Data for the task -
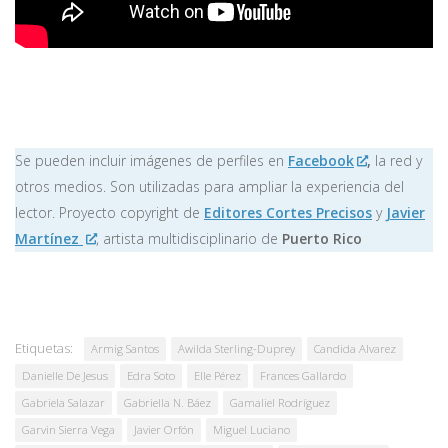
Se pueden incluir imágenes de perfiles en
Facebook
,
la red y
otros medios. Son utilizadas para ampliar la experiencia del
lector. Proyecto copyright de
Editores Cortes Precisos
y
Javier
Martínez
, artista multidisciplinario de
Puerto Rico
Etiquetas:
Armig Santos
Awilda Sterling-Duprey
Candida Alvarez
Danielle De Jesus
Edra Soto
Elle Pérez
Frances Gallardo
Gabriela Salazar
Gabriella N. Báez
Gamaliel Rodríguez
Garvin Sierra Vega
Javier Orfón
Miguel Luciano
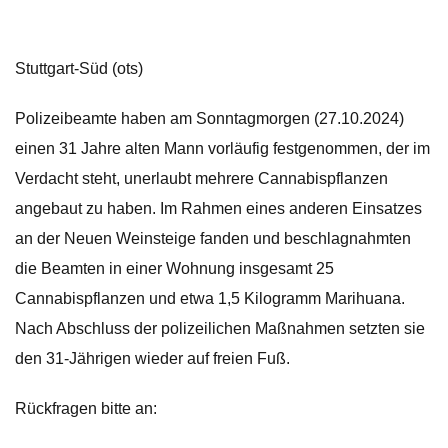
Stuttgart-Süd (ots)
Polizeibeamte haben am Sonntagmorgen (27.10.2024)
einen 31 Jahre alten Mann vorläufig festgenommen, der im
Verdacht steht, unerlaubt mehrere Cannabispflanzen
angebaut zu haben. Im Rahmen eines anderen Einsatzes
an der Neuen Weinsteige fanden und beschlagnahmten
die Beamten in einer Wohnung insgesamt 25
Cannabispflanzen und etwa 1,5 Kilogramm Marihuana.
Nach Abschluss der polizeilichen Maßnahmen setzten sie
den 31-Jährigen wieder auf freien Fuß.
Rückfragen bitte an:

Your task -
Would you copy, exactly, each line from the start of the listing above through the line with "Gamaliel Rodríguez", both ends included, but none of the pictures?

Exercise result -
Se pueden incluir imágenes de perfiles en
Facebook
,
la red y
otros medios. Son utilizadas para ampliar la experiencia del
lector. Proyecto copyright de
Editores Cortes Precisos
y
Javier
Martínez
, artista multidisciplinario de
Puerto Rico
Etiquetas:
Armig Santos
Awilda Sterling-Duprey
Candida Alvarez
Danielle De Jesus
Edra Soto
Elle Pérez
Frances Gallardo
Gabriela Salazar
Gabriella N. Báez
Gamaliel Rodríguez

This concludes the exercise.